By alignment analysis, B7-H2 shares ∼46% identity at amino acid level to B7h/B7RP-1, a recently described B7-like protein of mouse origin.12,13 This raises the possibility that B7h/B7RP-1 is a mouse homologue of B7-H2. It was shown that B7h binds weakly to activated, but not resting T cells,12 supporting this possibility. In mice, B7h/B7RP-1 can be detected on the surface of B cells, macrophages, and activated T cells but not in CD80⁺, Dec205⁺, and CD11c⁺ cells,13suggesting that B7h/B7RP-1 is not constitutively expressed on DCs. Our result, however, showed that B7-H2 was readily detected in monocyte-derived human DCs that were generated by GM-CSF and IL-4 (Figure 2). This result may be interpreted as the induction of B7-H2 by in vitro culture condition. Alternatively there may be a different expression pattern of B7-H2 in human and mouse tissues. In addition, the expression of B7-H2 can be down-regulated by exposure to LPS (Figure 2B) and the functional significance of this finding is unclear.

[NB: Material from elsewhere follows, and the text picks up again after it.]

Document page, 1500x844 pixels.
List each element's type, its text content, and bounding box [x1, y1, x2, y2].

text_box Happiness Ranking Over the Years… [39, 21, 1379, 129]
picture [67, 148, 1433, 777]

Costimulatory functions of B7-H2 were demonstrated by the ability that immobilized B7-H2Ig could amplify T-cell proliferation in the presence of suboptimal doses of anti-CD3 (Figure 4). It has been reported that stimulation of T cells with the anti-ICOS mAb F44 preferentially induces IL-10 production.11 We have found that B7-H2Ig is capable of inducing a moderate increase of IL-10 in the culture (Figure5A). However, this effect was only observed when a high dose, but not a suboptimal dose, of anti-CD3 mAb was used. In the presence of suboptimal doses of anti-CD3 mAb, B7-H2 costimulation slightly increases the production of IL-2 but not IL-10 (Figure 5B). Because suboptimal doses of anti-CD3 mAb mimic more closely to physiologic interaction between MHC-peptides and T-cell receptor-CD3 complexes, our results suggest that IL-10 production under antigen-specific interactions in vivo may not be a dominant event. Our study thus identifies a putative ligand for ICOS T-cell costimulatory molecule and suggests a regulatory function of B7-H2/ICOS interaction in the cell-mediated immune responses.

We thank Dallas Flies and Beth Martin for their excellent technical assistance and Kathy Jensen for editing the manuscript.

During the review process of this manuscript, Ling and colleagues16 reported the sequence of a B7-like molecule called GL50 that is identical to human B7-H2.